=== VORLIEGENDE DATEN ===
"""

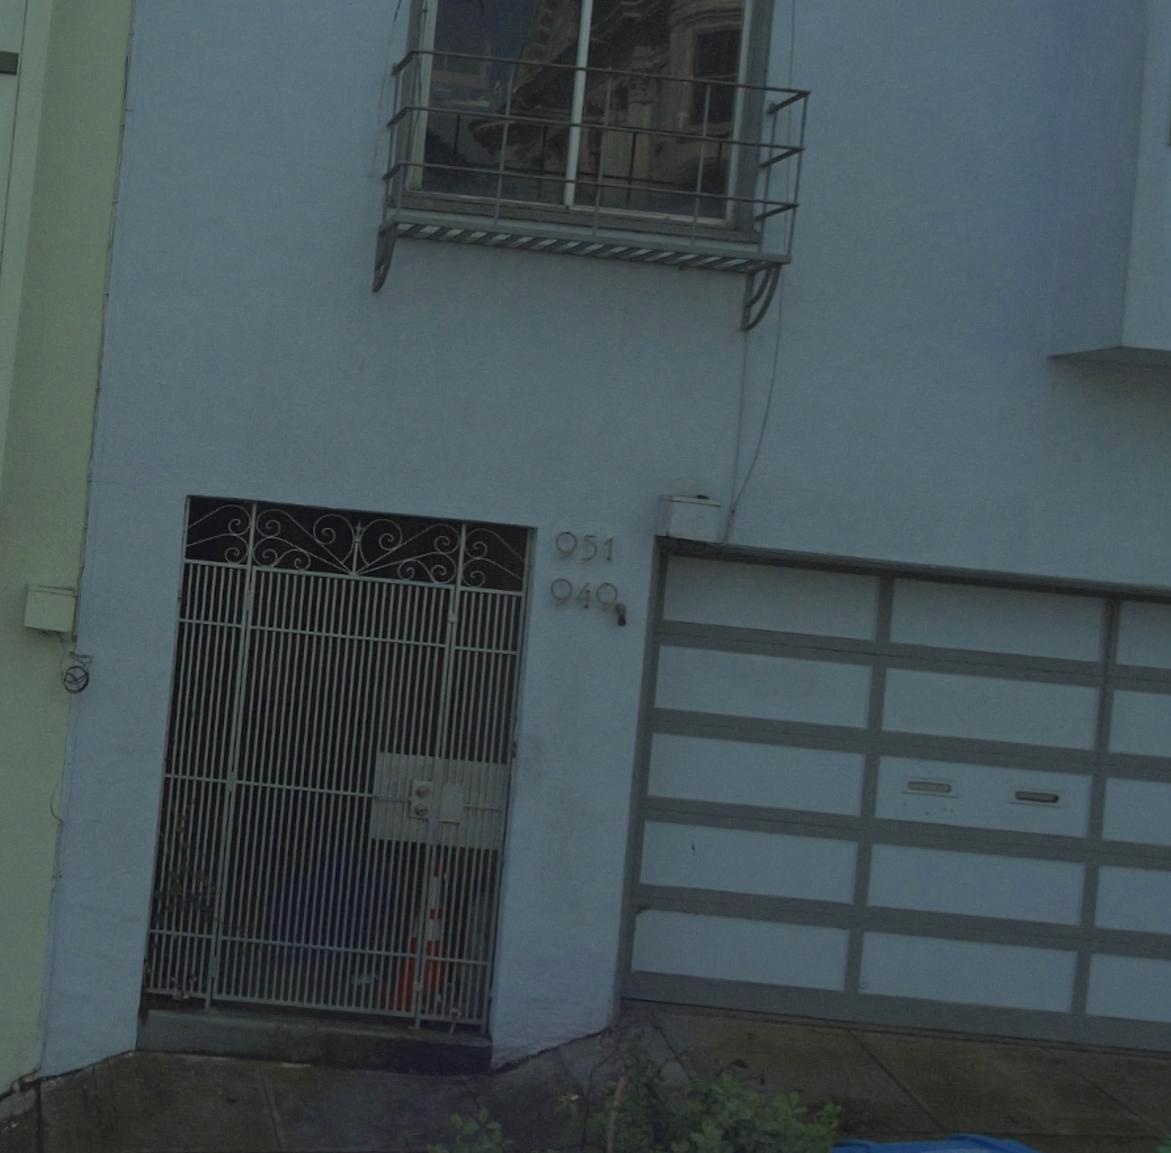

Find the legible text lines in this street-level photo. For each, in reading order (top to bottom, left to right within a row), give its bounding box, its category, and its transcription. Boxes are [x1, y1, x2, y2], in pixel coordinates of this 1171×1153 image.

[552, 527, 617, 567] StreetNumber: 951
[547, 573, 622, 615] StreetNumber: 949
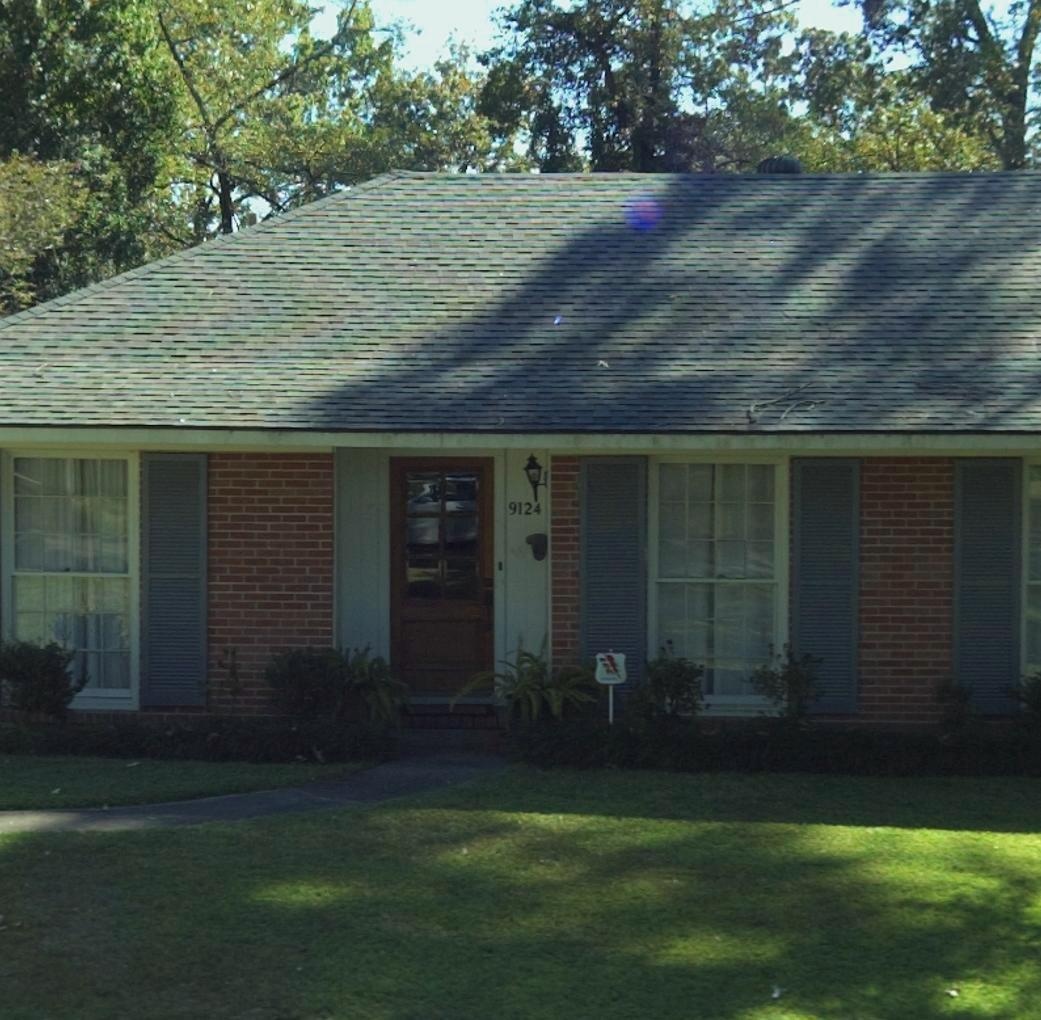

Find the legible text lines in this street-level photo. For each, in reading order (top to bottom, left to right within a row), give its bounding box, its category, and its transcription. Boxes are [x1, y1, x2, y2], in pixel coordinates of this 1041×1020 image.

[508, 501, 543, 516] StreetNumber: 9124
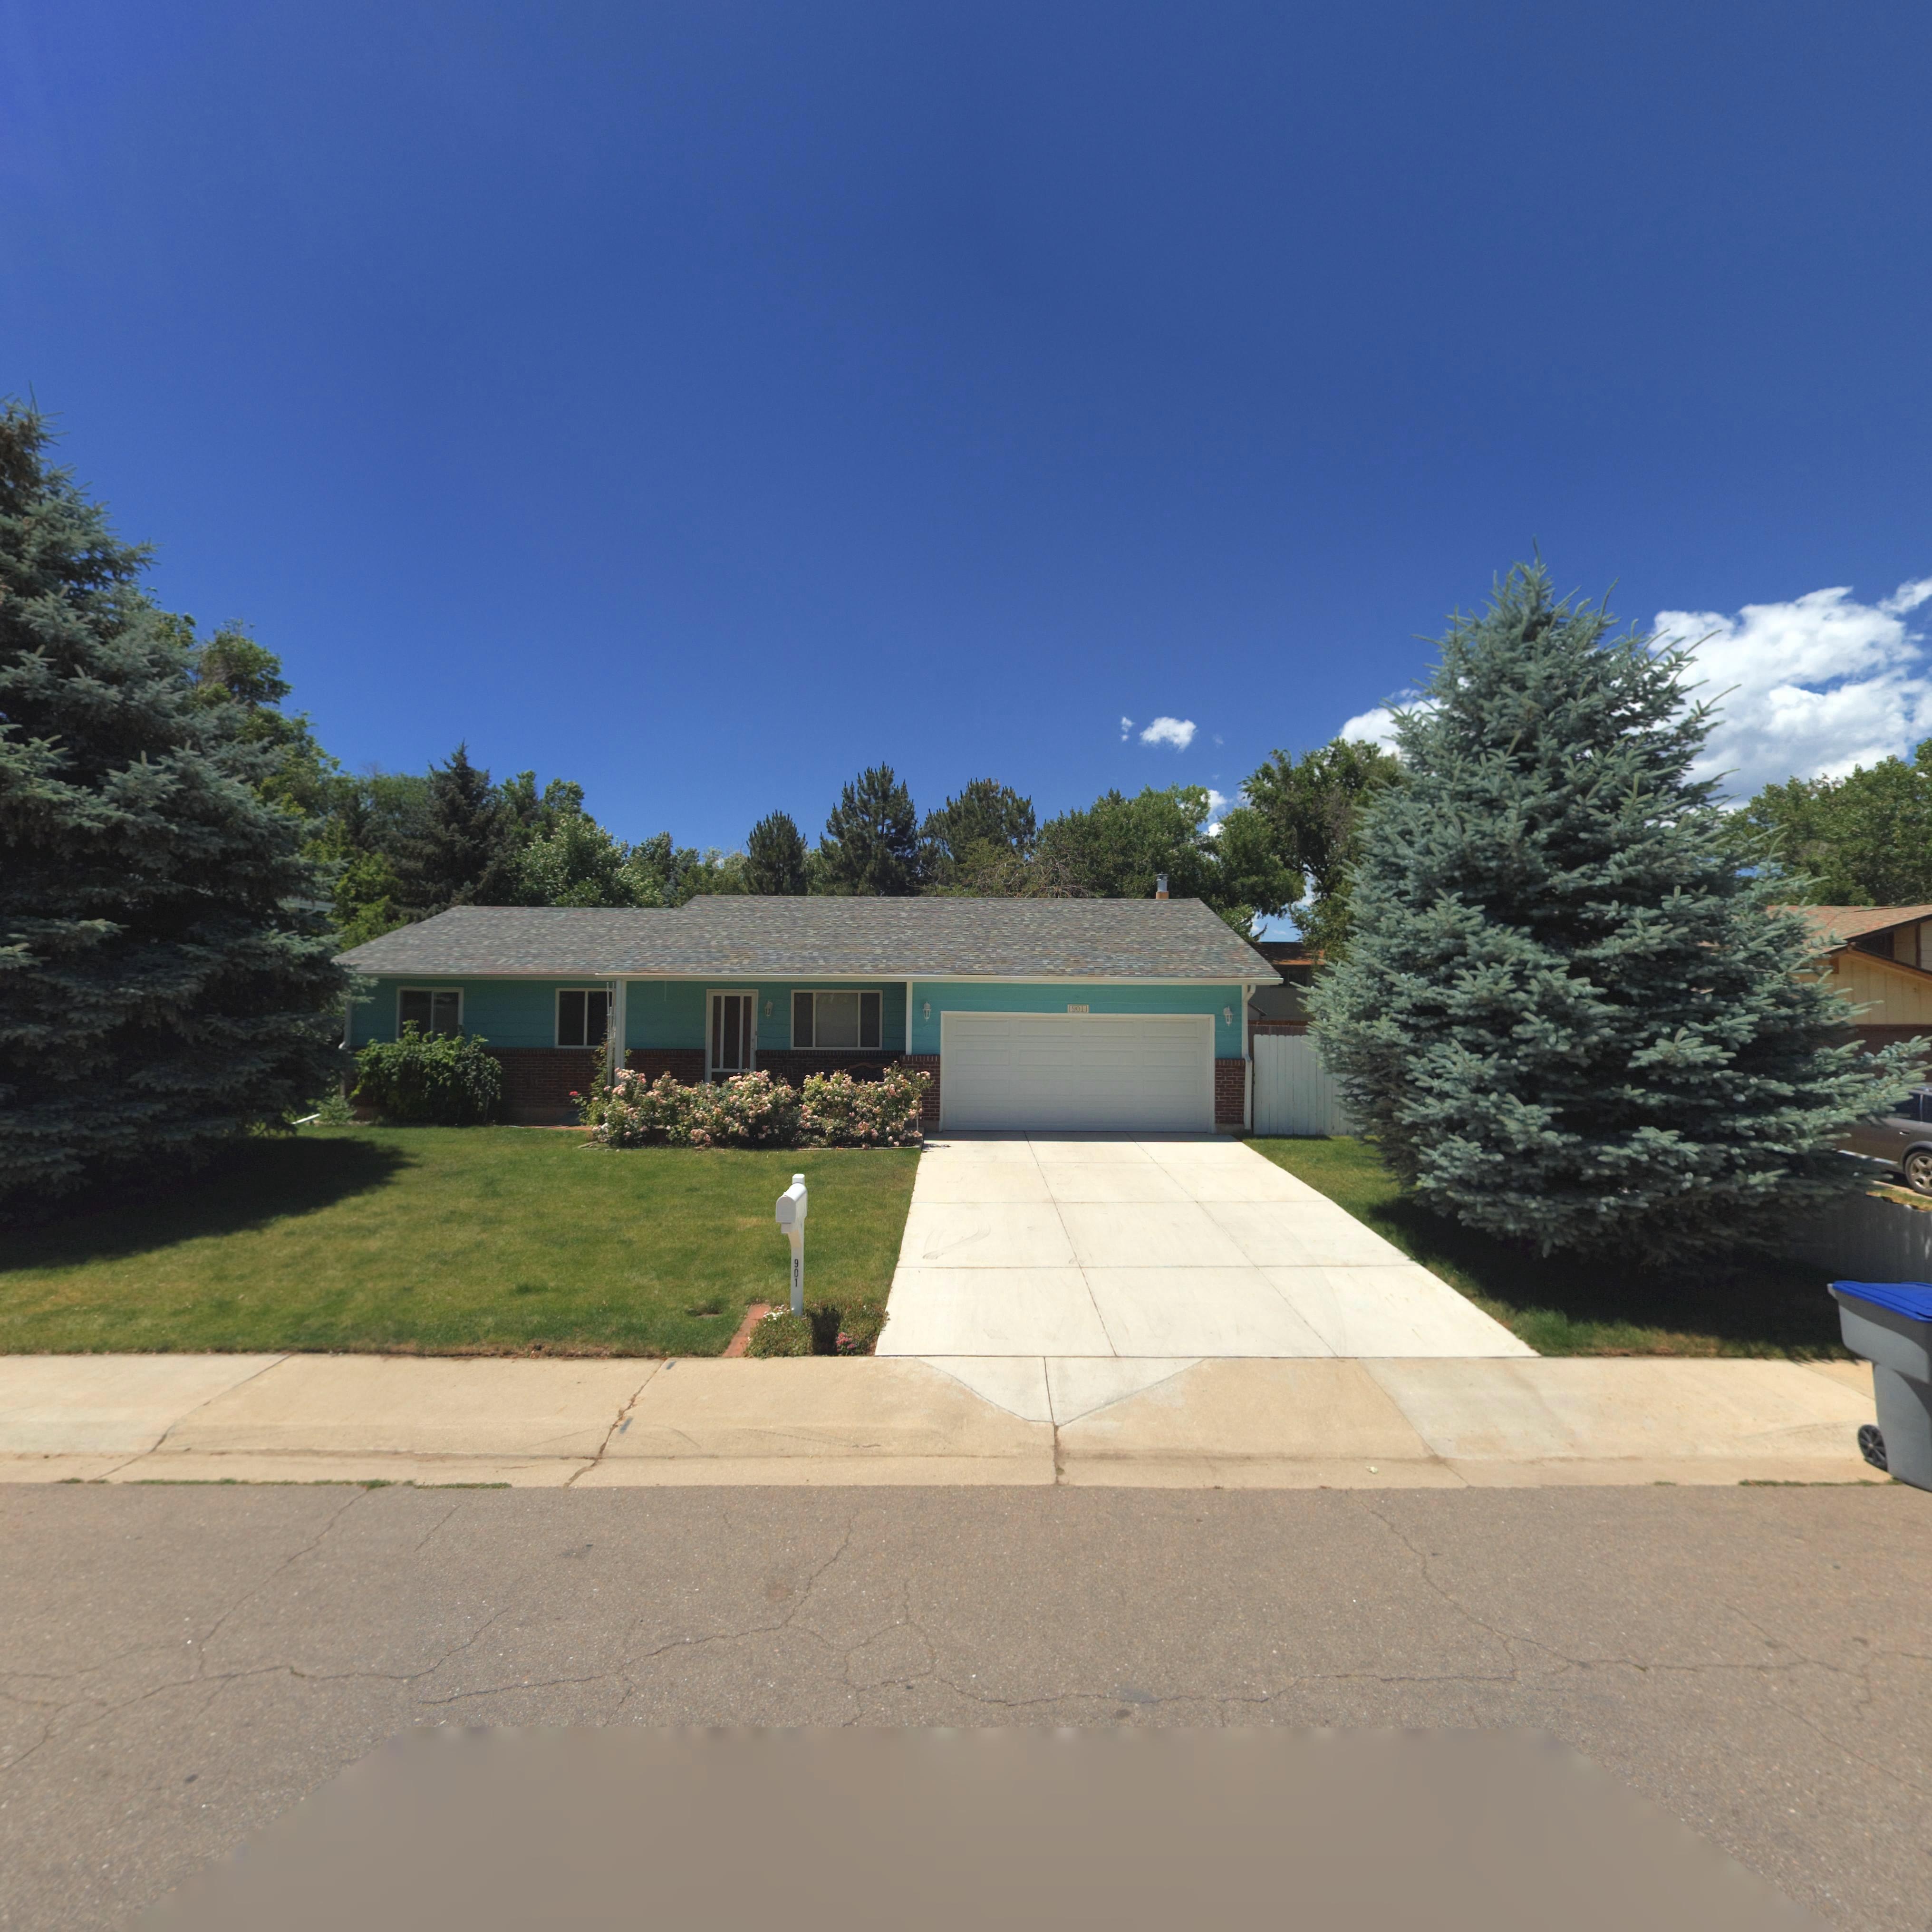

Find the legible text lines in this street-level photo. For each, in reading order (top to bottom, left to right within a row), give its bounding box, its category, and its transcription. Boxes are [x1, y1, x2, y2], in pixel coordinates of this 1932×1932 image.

[1072, 1005, 1083, 1012] StreetNumber: 901
[793, 1258, 798, 1287] StreetNumber: 901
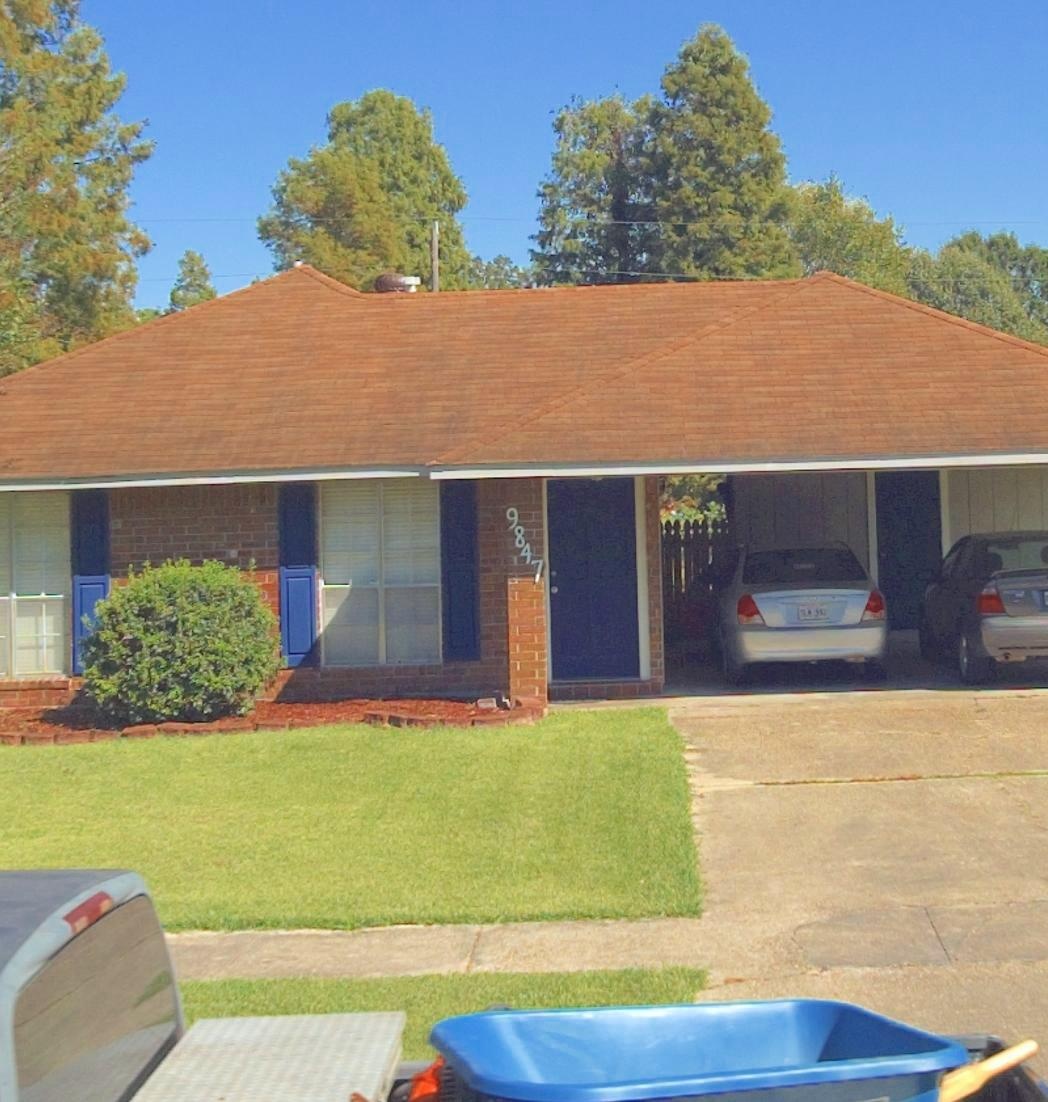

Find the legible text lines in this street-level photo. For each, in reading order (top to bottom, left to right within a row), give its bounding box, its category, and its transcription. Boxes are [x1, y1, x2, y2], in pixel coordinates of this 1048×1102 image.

[505, 503, 545, 588] StreetNumber: 9847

"""

Gib jede Zeile der Auflistung erneut aus, auch die Texte vor den Antworten, und addiere in den Antworten 44 zu jeder Zahl, also zu allen Boxkoordinaten und allen Hausnummern. Lass die Bilder dabei weg.

Find the legible text lines in this street-level photo. For each, in reading order (top to bottom, left to right within a row), give its bounding box, its category, and its transcription. Boxes are [x1, y1, x2, y2], in pixel coordinates of this 1171×1153 image.

[596, 571, 661, 611] StreetNumber: 995
[591, 617, 666, 659] StreetNumber: 993

Find the legible text lines in this street-level photo. For each, in reading order (top to bottom, left to right within a row), give its bounding box, its category, and its transcription. Boxes are [x1, y1, x2, y2], in pixel coordinates of this 1041×1020 image.

[552, 545, 587, 560] StreetNumber: 9168

Find the legible text lines in this street-level photo. For each, in reading order (top to bottom, left to right within a row), give its bounding box, its category, and its transcription. Boxes are [x1, y1, x2, y2], in pixel coordinates of this 1932×1932 image.

[1116, 1049, 1127, 1056] StreetNumber: 945
[837, 1302, 842, 1331] StreetNumber: 945

Find the legible text lines in this street-level photo. For each, in reading order (top to bottom, left to right within a row), give its bounding box, its category, and its transcription. Boxes are [x1, y1, x2, y2], in pixel coordinates of this 1048×1102 image.

[549, 547, 589, 632] StreetNumber: 9891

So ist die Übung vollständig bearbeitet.